Dewey Amos Jones III
Dewey Jones spent 20 years in prison for a murder he did not commit.
Dewey was convicted in 1995 of killing 71-year-old Neal Rankin, who was shot in the head twice at close range in 1993. He was sentenced to life imprisonment.
In 2008, The Columbus Dispatch published a series of articles entitled “Test of Convictions,” which examined Ohio’s evidence-retention and DNA testing policies. Dewey’s case was among those described in the article, and the Ohio Innocence Project filed a motion for DNA testing in Dewey’s case.
DNA tests were conducted on a piece of rope used to bind Rankin’s wrists, a knife, and pieces of Mr. Rankin’s shirtsleeves. In April 2012, the tests identified a partial male DNA profile that was neither Dewey’s nor Mr. Rankin’s. Three months later, on a motion brought by OIP, Summit County Common Pleas Judge Mary Margaret Rowlands vacated Dewey’s conviction and ordered a new trial. The prosecution appealed, but the appeal was denied in the fall of 2013.

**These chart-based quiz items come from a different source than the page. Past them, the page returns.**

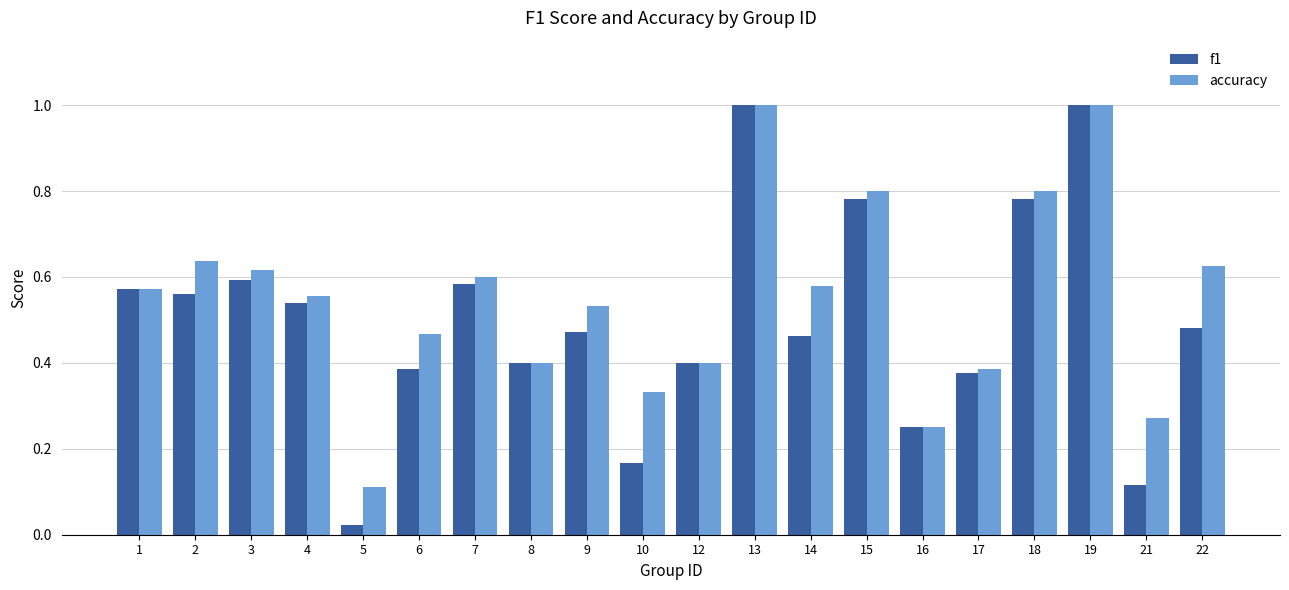

Where is f1 nearest to the value 0?

5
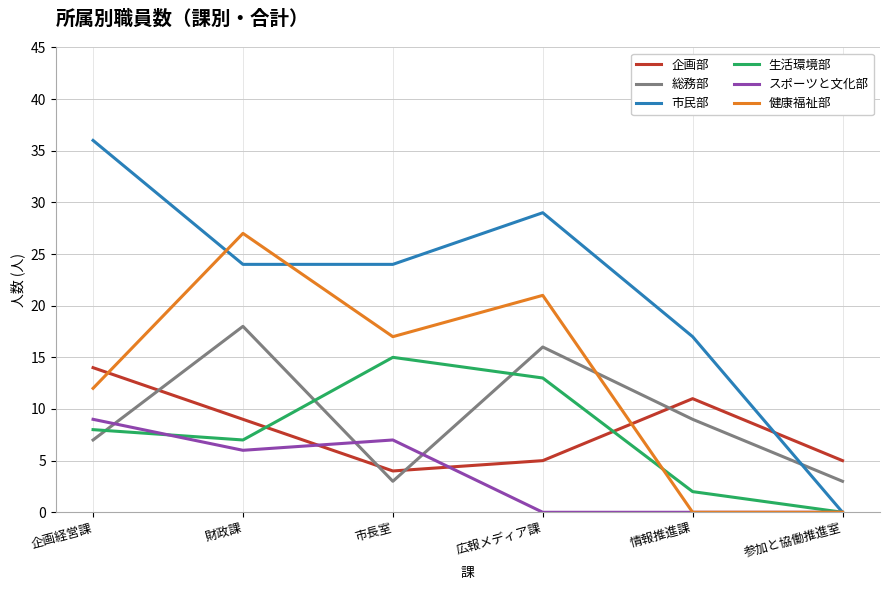

Between which two adjacent categories do スポーツと文化部 and 総務部 first intersect?

企画経営課 and 財政課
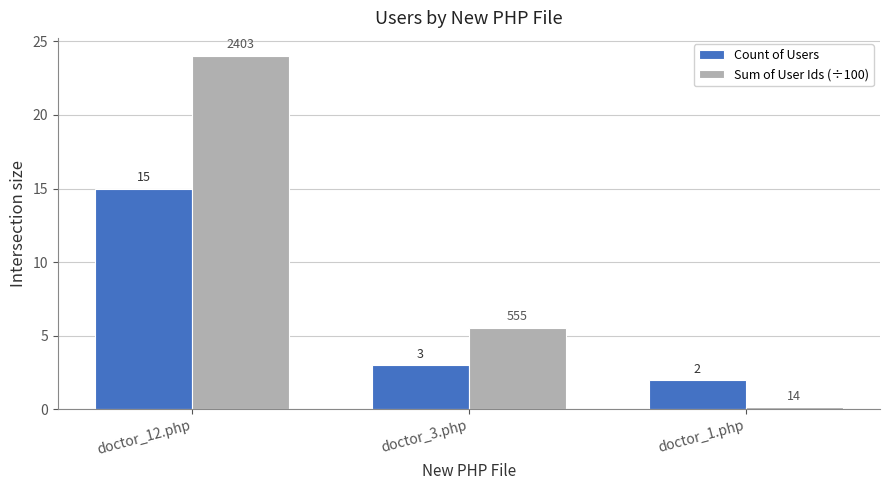

Rank the series by their maximum value, from lowest to highest.

Count of Users, Sum of User Ids (÷100)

On December 13, 2013, Dewey was released on bond. On January 30, 2014, the prosecution dismissed the charges.
Dewey’s family suffered during his imprisonment, which took him away from his eight children, all of whom were less than 10 years old when he was arrested. The children were placed in foster care, and one died while Dewey was imprisoned. But Dewey moved forward with life. At his baptism after his release, he stated “To me, this is a new beginning. This is like the start of my life—that they’d taken from me before.”
Dewey continued to live in freedom in the Akron area until his death in 2021 at the age of 59.